* [Task]
Please print the full listing below exactly, but not the pictures in it.
-- The data follows --
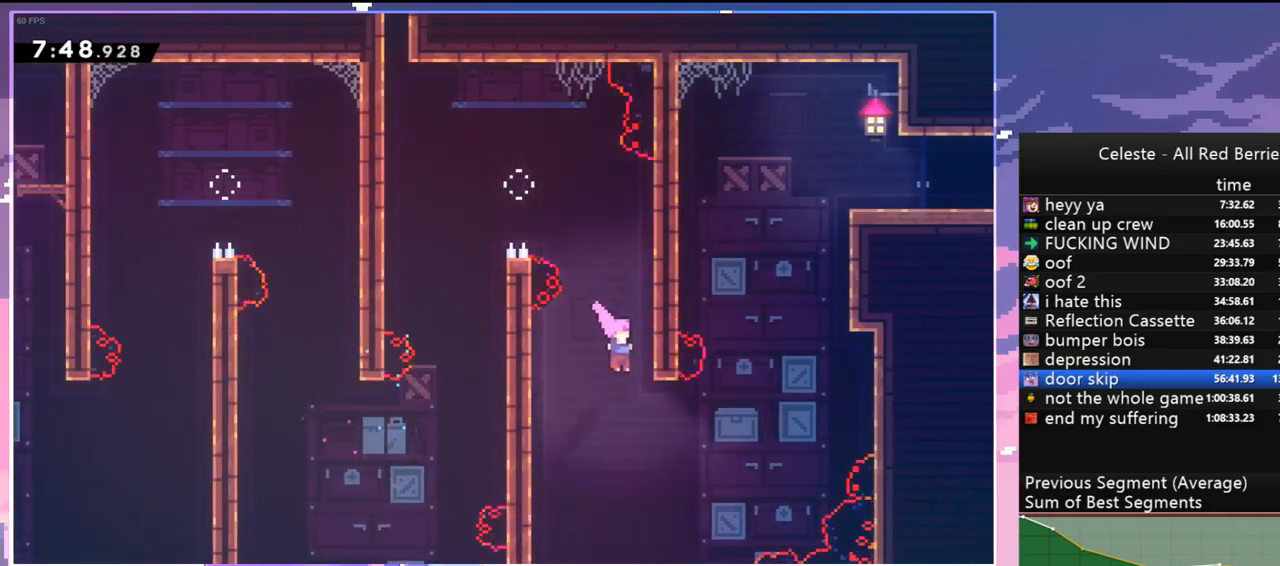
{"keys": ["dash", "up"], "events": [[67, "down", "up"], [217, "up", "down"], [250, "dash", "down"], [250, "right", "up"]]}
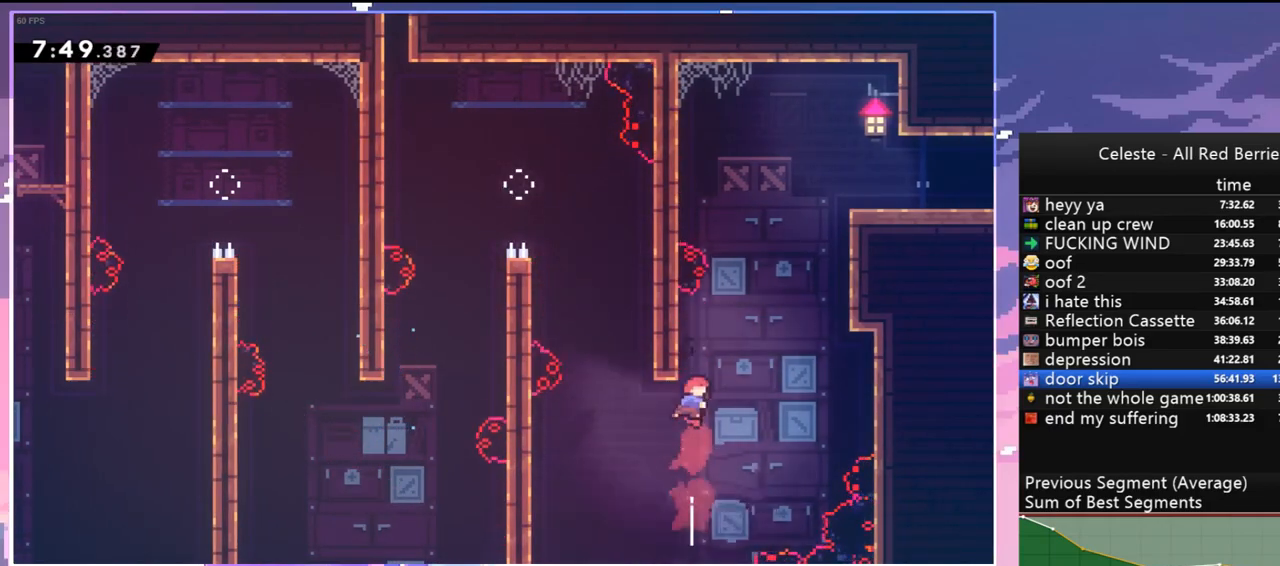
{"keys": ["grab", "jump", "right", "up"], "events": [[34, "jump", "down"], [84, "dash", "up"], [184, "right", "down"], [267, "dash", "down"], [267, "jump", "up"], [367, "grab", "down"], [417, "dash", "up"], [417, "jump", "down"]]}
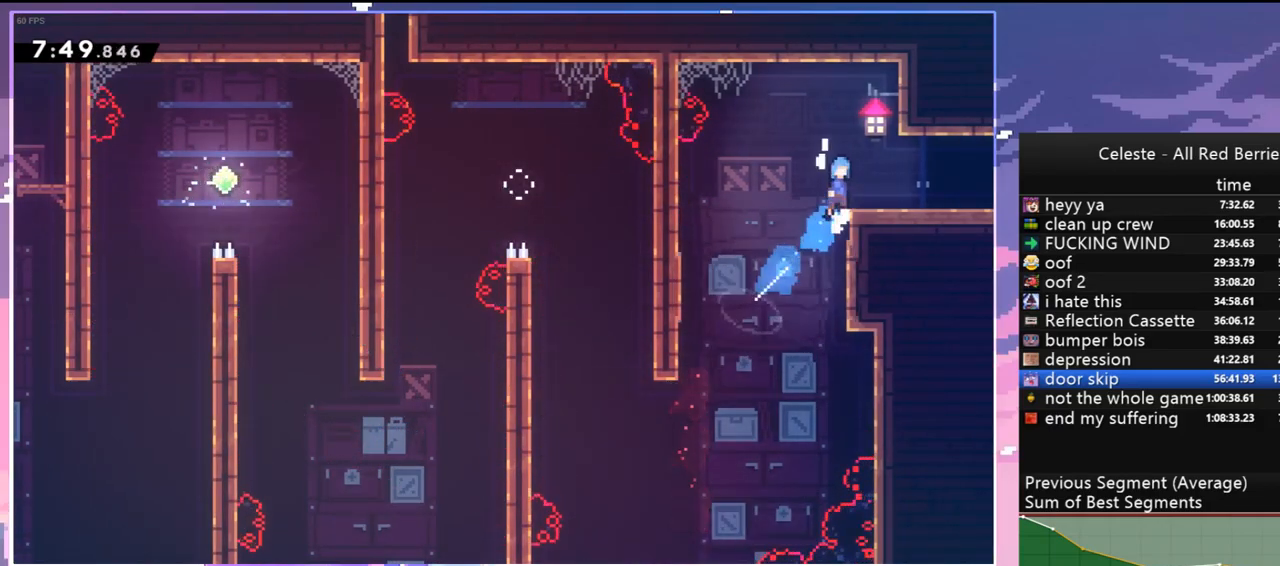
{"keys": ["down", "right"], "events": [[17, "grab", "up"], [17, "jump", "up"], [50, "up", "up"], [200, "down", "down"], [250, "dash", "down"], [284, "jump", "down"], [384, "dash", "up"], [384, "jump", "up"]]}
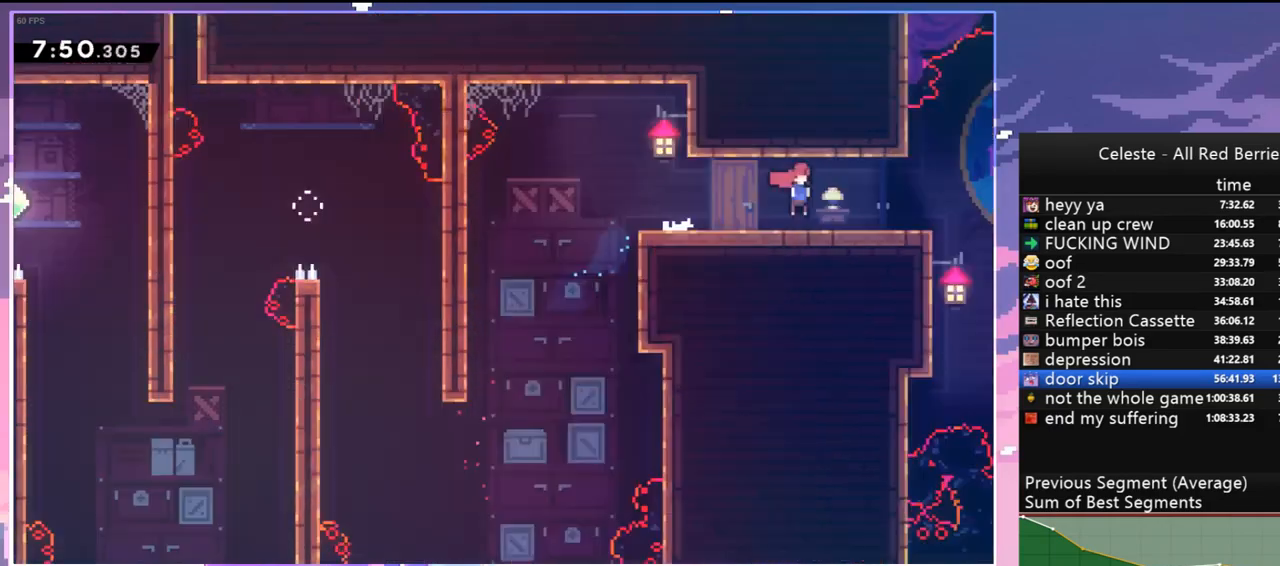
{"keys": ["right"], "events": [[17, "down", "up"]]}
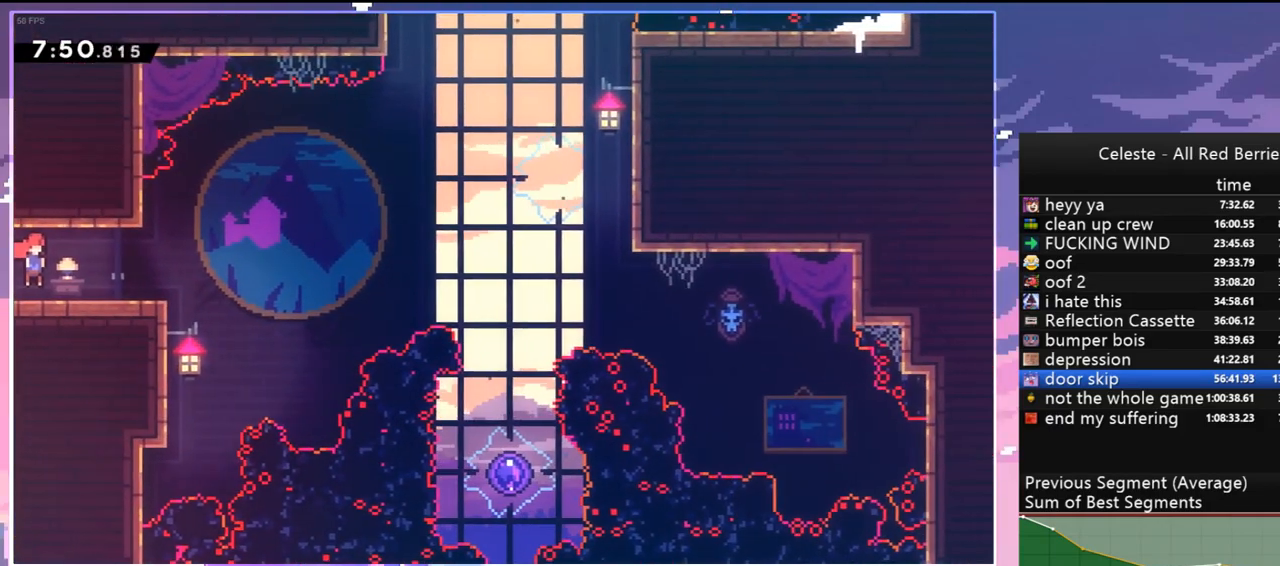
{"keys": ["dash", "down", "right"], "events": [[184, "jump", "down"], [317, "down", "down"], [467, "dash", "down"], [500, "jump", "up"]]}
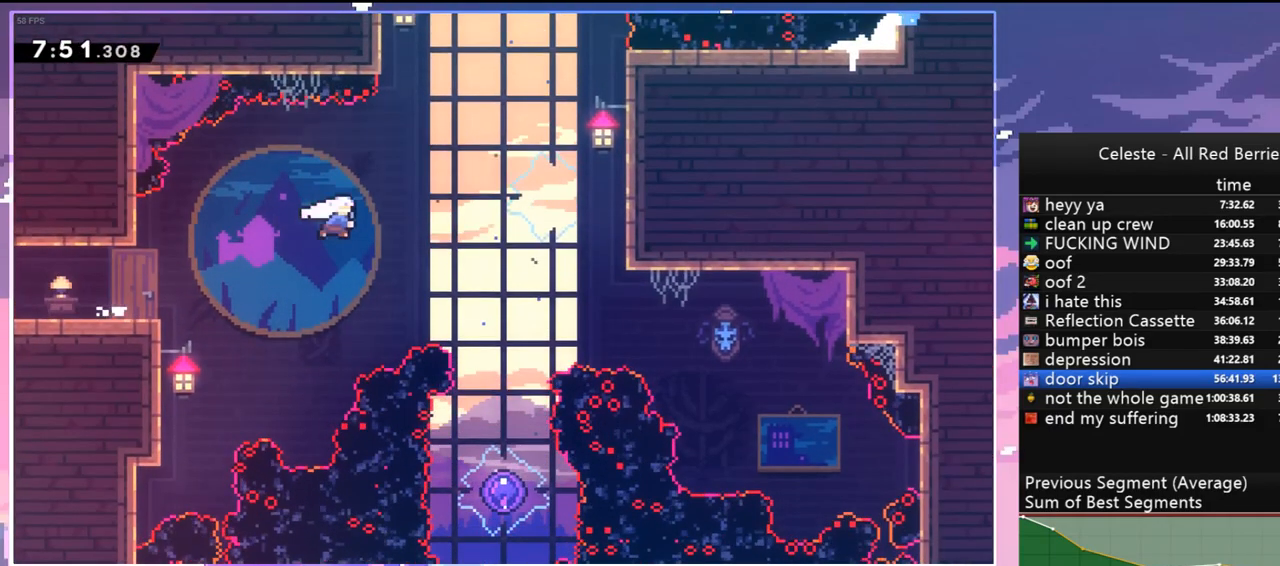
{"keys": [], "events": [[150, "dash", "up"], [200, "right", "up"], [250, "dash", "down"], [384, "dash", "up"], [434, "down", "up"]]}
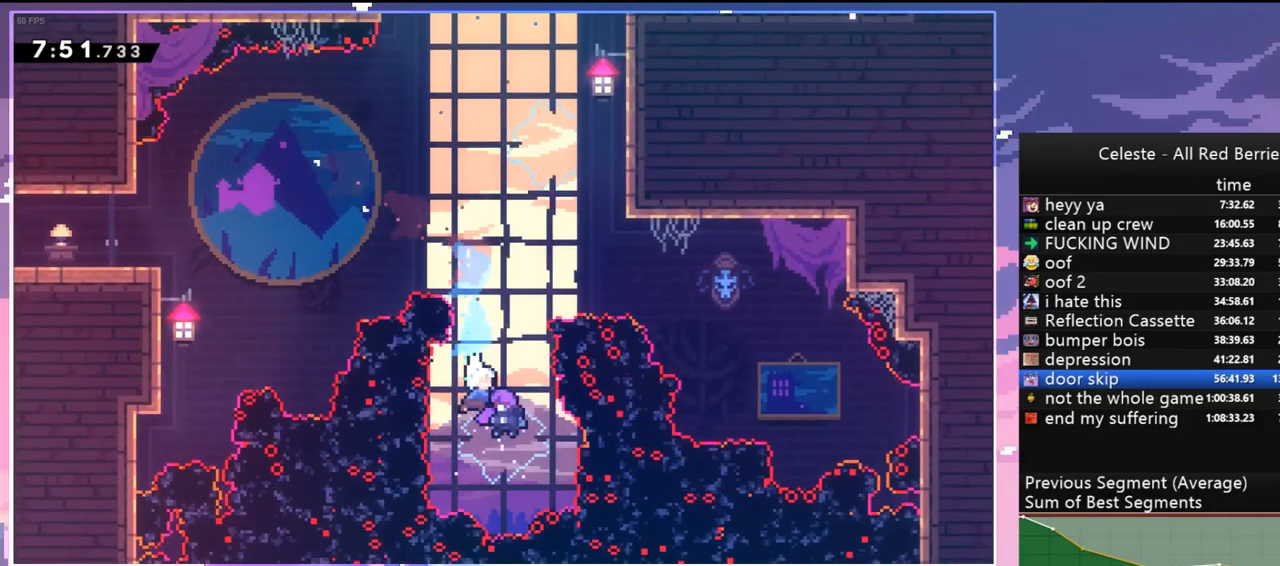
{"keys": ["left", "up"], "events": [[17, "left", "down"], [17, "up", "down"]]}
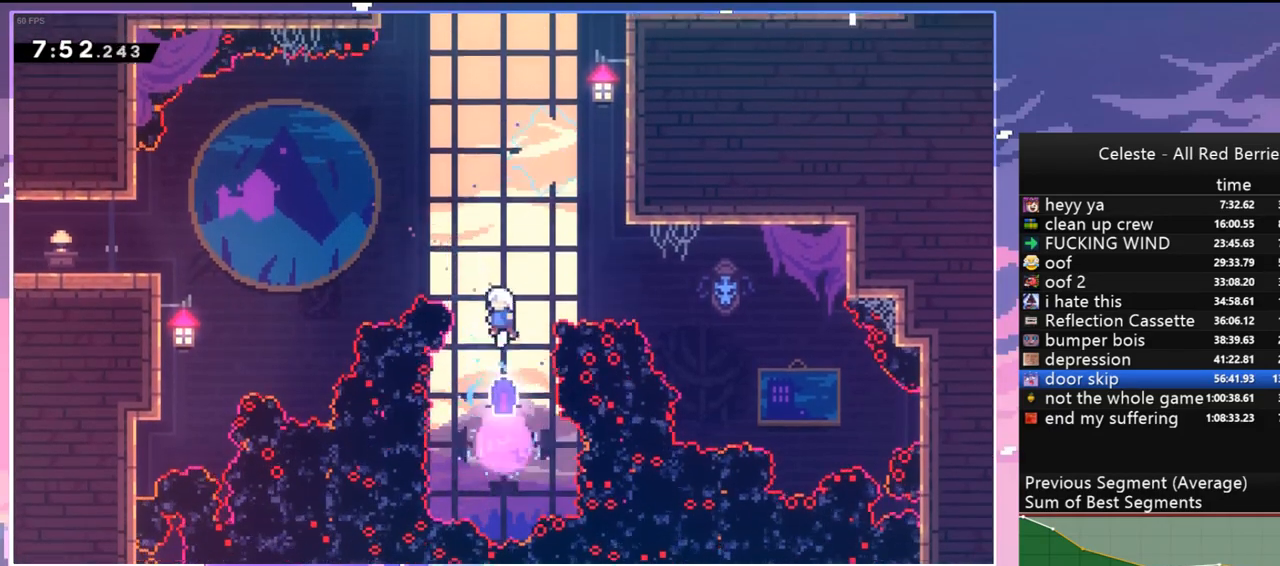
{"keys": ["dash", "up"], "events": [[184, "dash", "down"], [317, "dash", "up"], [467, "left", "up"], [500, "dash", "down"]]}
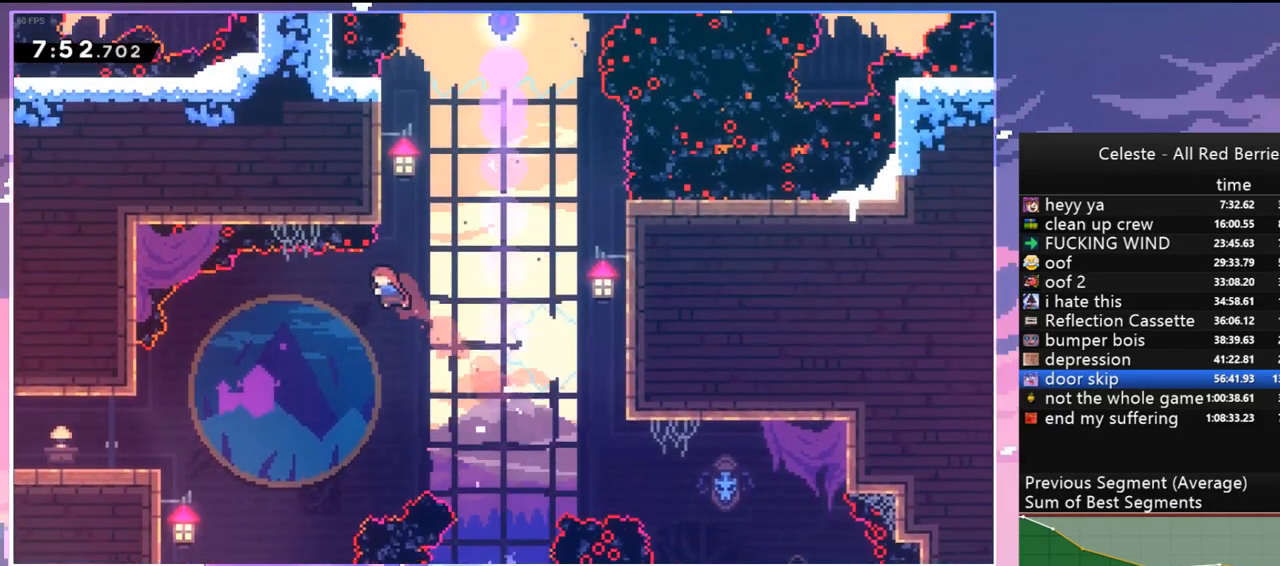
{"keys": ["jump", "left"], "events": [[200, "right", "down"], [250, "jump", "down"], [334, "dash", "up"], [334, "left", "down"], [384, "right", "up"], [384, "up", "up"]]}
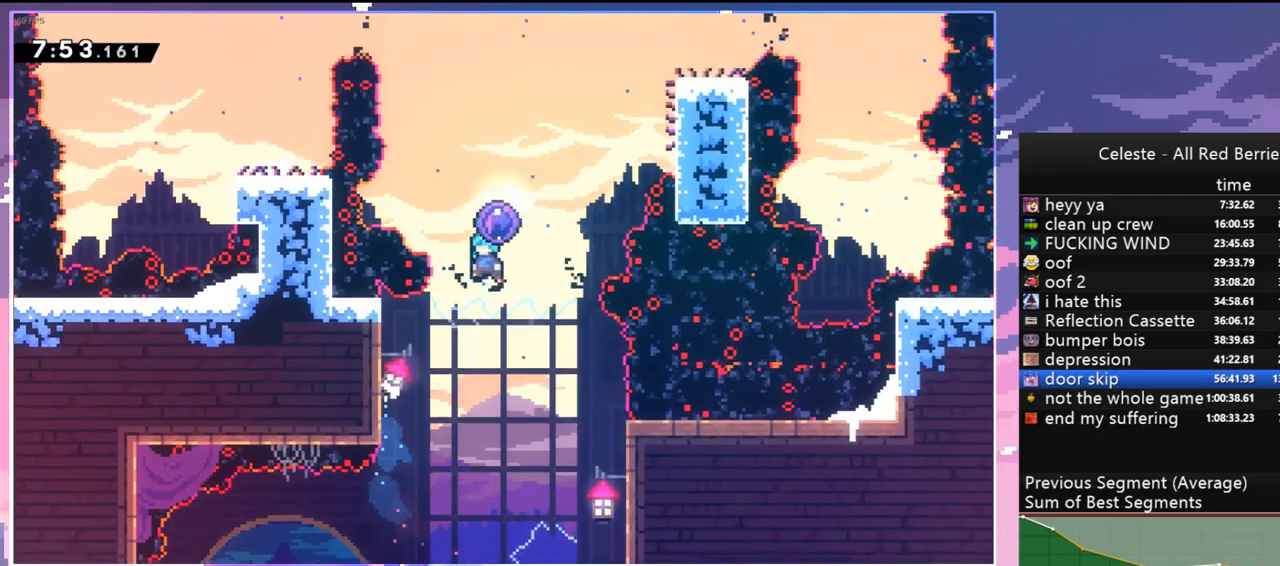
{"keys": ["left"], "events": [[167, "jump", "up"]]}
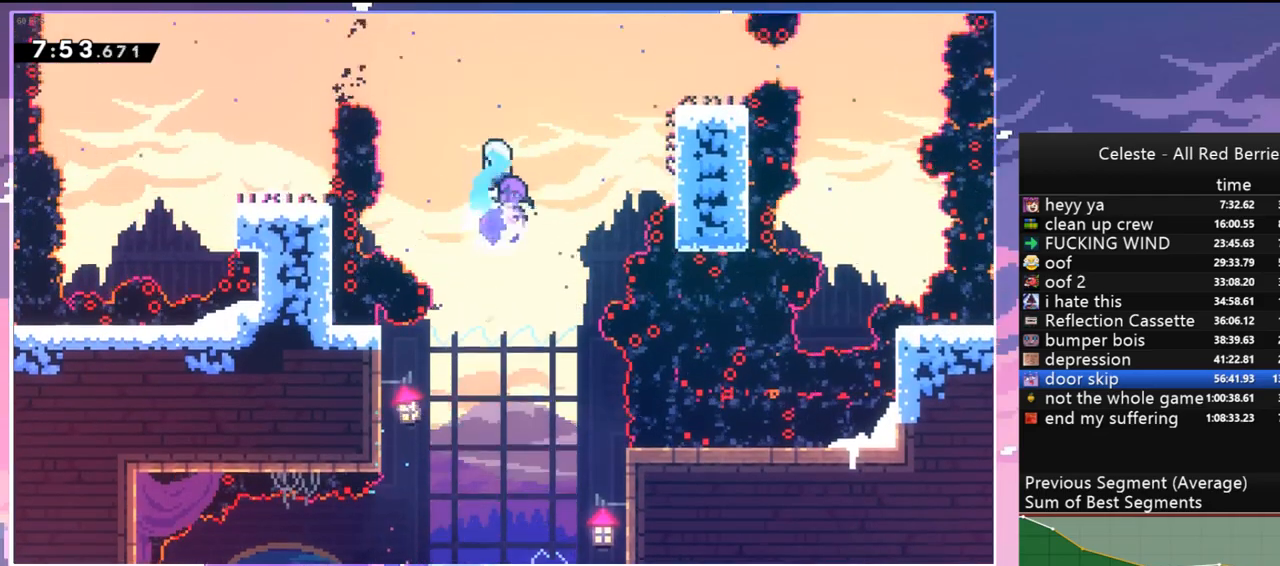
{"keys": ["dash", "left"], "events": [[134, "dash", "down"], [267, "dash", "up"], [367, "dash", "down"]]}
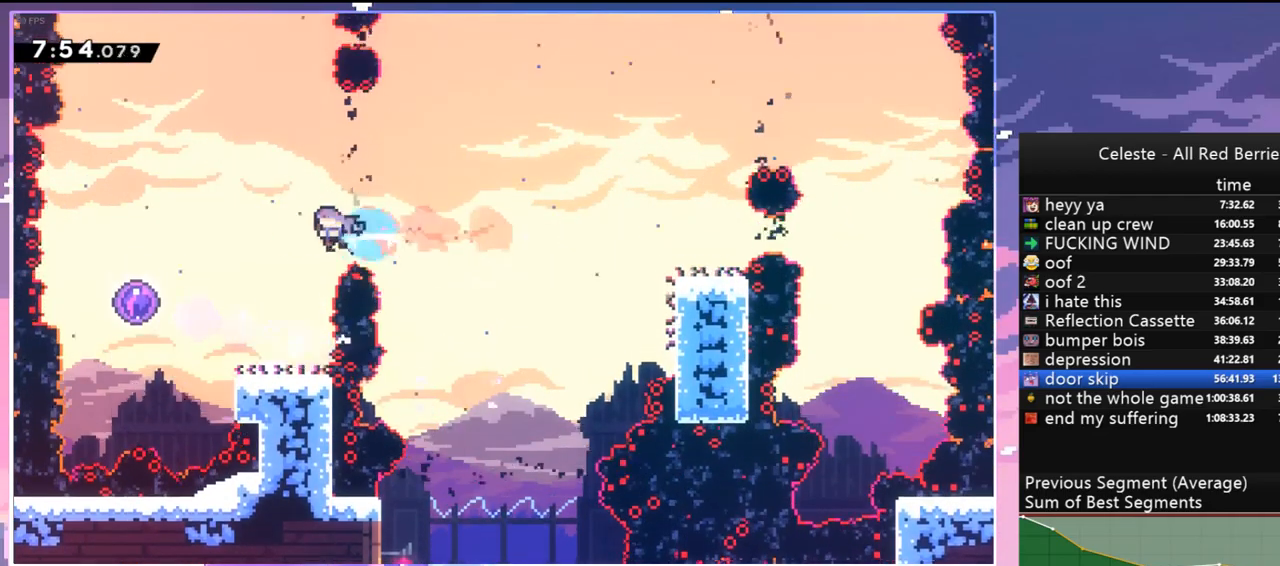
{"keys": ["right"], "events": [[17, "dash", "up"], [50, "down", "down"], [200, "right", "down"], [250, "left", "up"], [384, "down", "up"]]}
-- The data concluded --
* [Exercise answer]
{"keys": ["dash", "up"], "events": [[67, "down", "up"], [217, "up", "down"], [250, "dash", "down"], [250, "right", "up"]]}
{"keys": ["grab", "jump", "right", "up"], "events": [[34, "jump", "down"], [84, "dash", "up"], [184, "right", "down"], [267, "dash", "down"], [267, "jump", "up"], [367, "grab", "down"], [417, "dash", "up"], [417, "jump", "down"]]}
{"keys": ["down", "right"], "events": [[17, "grab", "up"], [17, "jump", "up"], [50, "up", "up"], [200, "down", "down"], [250, "dash", "down"], [284, "jump", "down"], [384, "dash", "up"], [384, "jump", "up"]]}
{"keys": ["right"], "events": [[17, "down", "up"]]}
{"keys": ["dash", "down", "right"], "events": [[184, "jump", "down"], [317, "down", "down"], [467, "dash", "down"], [500, "jump", "up"]]}
{"keys": [], "events": [[150, "dash", "up"], [200, "right", "up"], [250, "dash", "down"], [384, "dash", "up"], [434, "down", "up"]]}
{"keys": ["left", "up"], "events": [[17, "left", "down"], [17, "up", "down"]]}
{"keys": ["dash", "up"], "events": [[184, "dash", "down"], [317, "dash", "up"], [467, "left", "up"], [500, "dash", "down"]]}
{"keys": ["jump", "left"], "events": [[200, "right", "down"], [250, "jump", "down"], [334, "dash", "up"], [334, "left", "down"], [384, "right", "up"], [384, "up", "up"]]}
{"keys": ["left"], "events": [[167, "jump", "up"]]}
{"keys": ["dash", "left"], "events": [[134, "dash", "down"], [267, "dash", "up"], [367, "dash", "down"]]}
{"keys": ["right"], "events": [[17, "dash", "up"], [50, "down", "down"], [200, "right", "down"], [250, "left", "up"], [384, "down", "up"]]}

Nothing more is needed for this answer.